The following command provides the IP address and validates that the network interfaces are up, and that there is an IP address tied to the interfaces. When dealing with issues involving communication between nodes, this is a good place to start.
ifconfig
Example:
$ ifconfig eth0 Link encap:Ethernet HWaddr 08:00:27:76:CD:33 inet addr:10.10.3.27 Bcast:10.10.3.255 Mask:255.255.254.0 inet6 addr: fe80::a00:27ff:fe76:cd33/64 Scope:Link UP BROADCAST RUNNING MULTICAST MTU:1500 Metric:1 RX packets:1217765 errors:0 dropped:0 overruns:0 frame:0 TX packets:336245 errors:0 dropped:0 overruns:0 carrier:0 collisions:0 txqueuelen:1000 RX bytes:308949876 (294.6 MiB) TX bytes:128725650 (122.7 MiB) lo Link encap:Local Loopback inet addr:127.0.0.1 Mask:255.0.0.0 inet6 addr: ::1/128 Scope:Host UP LOOPBACK RUNNING MTU:16436 Metric:1 RX packets:1609854 errors:0 dropped:0 overruns:0 frame:0 TX packets:1609854 errors:0 dropped:0 overruns:0 carrier:0 collisions:0 txqueuelen:0 RX bytes:619945138 (591.2 MiB) TX bytes:619945138 (591.2 MiB) virbr0 Link encap:Ethernet HWaddr 52:54:00:EB:5E:B7 inet addr:192.168.122.1 Bcast:192.168.122.255 Mask:255.255.255.0 UP BROADCAST RUNNING MULTICAST MTU:1500 Metric:1 RX packets:0 errors:0 dropped:0 overruns:0 frame:0 TX packets:175 errors:0 dropped:0 overruns:0 carrier:0 collisions:0 txqueuelen:0 RX bytes:0 (0.0 b) TX bytes:10172 (9.9 KiB)
The following command returns a list of the ports used within the system.

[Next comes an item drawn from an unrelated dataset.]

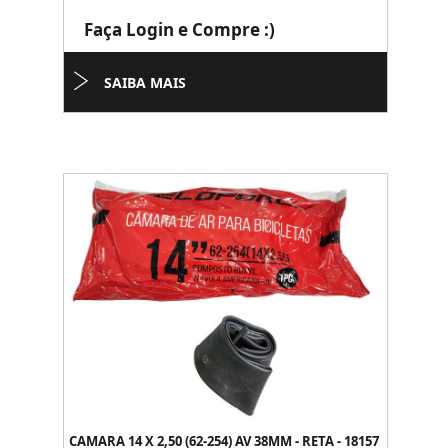
Faça Login e Compre :)
SAIBA MAIS
CAMARA 14 X 2,50 (62-254) AV 38MM - RETA - 18157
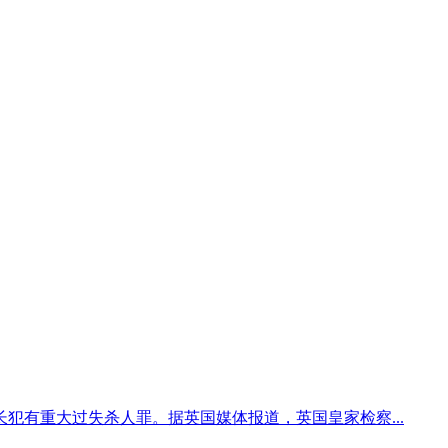
犯有重大过失杀人罪。据英国媒体报道，英国皇家检察...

This is helpful in determining if a specific port is already in use, and therefore another application cannot bind and listen on the port. This command can be useful when trying to isolate why certain HDP Master processes are not able to start up.
netstat -an
Example:
$ netstat -an Active Internet connections (servers and established) Proto Recv-Q Send-Q Local Address Foreign Address State tcp 0 0 10.10.10.157:51111 0.0.0.0:* LISTEN tcp 0 0 127.0.0.1:199 0.0.0.0:* LISTEN tcp 0 0 10.10.10.157:50090 0.0.0.0:* LISTEN tcp 0 0 0.0.0.0:8010 0.0.0.0:* LISTEN tcp 0 0 0.0.0.0:3306 0.0.0.0:* LISTEN tcp 0 0 0.0.0.0:8651 0.0.0.0:* LISTEN
You can use the following command to start, stop, and check the status of the firewall service on a CentOS or RHEL operating system. The firewall service status represents another possible reason why communication cannot be established between nodes.
service iptables [stop | status | start]
Example:
$service iptables status iptables: Firewall is not running.